This is a concept we learned in class today, which I still can't seem to grasp. I have no specific question that necessarily has to be done, so I will use one of the examples my book gives me:
Given the foci are: (6√5, 10) and (-6√5,10)
The asymptote is y = 1/2x + 10
Find the equation of the hyperbola
I know that...
(y-k)²/a² - (x-h)²/b² = 1 (Hyperbola equation) Center (h,k) foci (h, k±c), c² = a²+b² Asmyptote y = -(a/b)x + k+(a/b)h (The -/+ are interchangeable)
I am just confused on how to find the equation with the givens above. Thanks!
It looks like you know all of the equations you need to solve this problem.

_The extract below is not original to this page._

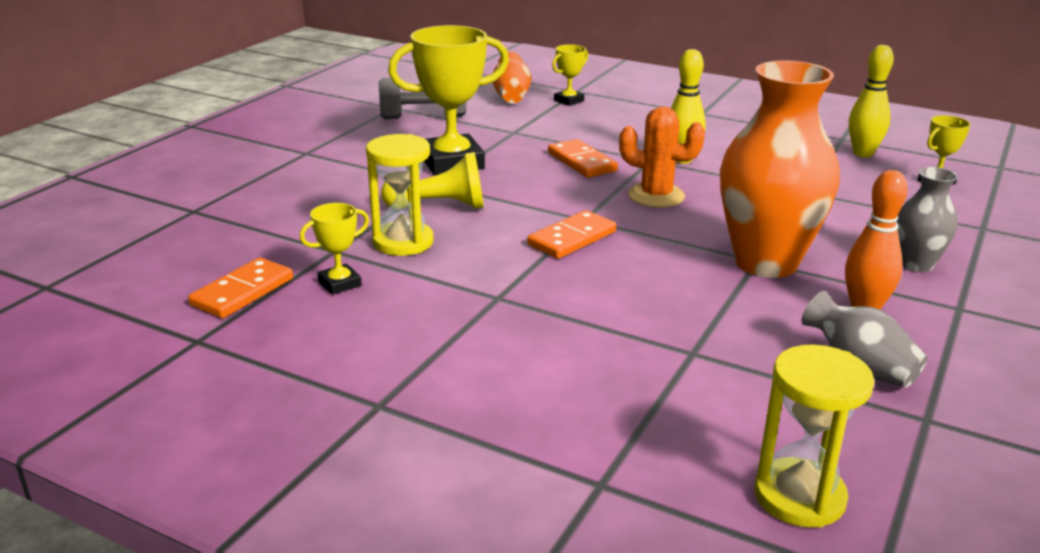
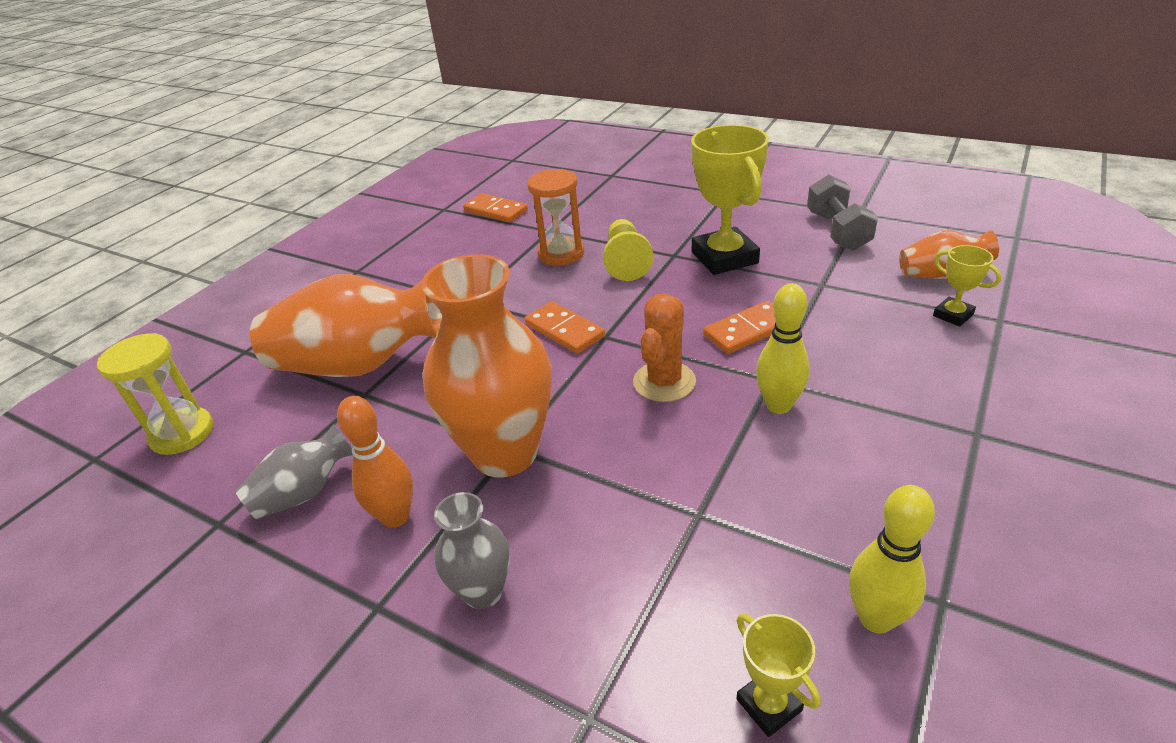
camera: 95 degrees right, 10 degrees up
yellow trophy [300,203,369,295] -> none
yellow hourglass [366,134,433,256] -> orange hourglass [527,169,584,266]
none -> orange vase [250,274,442,377]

I also see that you know that the slope of the asymptote line of a hyperbola is the ratio $\dfrac{b}{a}$ for a simple hyperbola of the form $$\dfrac{x^2}{a^2}-\dfrac{y^2}{b^2}=1$$
So, given $y=\dfrac{1}{2}x+10$, we can see that the ratio $\dfrac{b}{a}=\dfrac{1}{2}$. Furthermore, we can say that $b=n$ and $a=2n$ since the $n's$ would cancel in the ratio.
Now that we have our $a$ and $b$ depending on only one variable $n$, we can use the relationship you mentioned, $c^2=a^2+b^2$, to determine the value of $n$.
\begin{align*} a^2+b^2&=c^2\\ (2n)^2+n^2&=(6\sqrt{5})^2\\ n^2&=36\\ n&=6\\ \end{align*}
Therefore, we have $a=12$ and $b=6$, so then our equation for this hyperbola can be expressed with the following:
\begin{align*} \dfrac{x^2}{144}-\dfrac{(y-10)^2}{36}=1 \end{align*}
Where the 10 came from shifting the hyperbola up 10 units to match the $y$ value of our foci.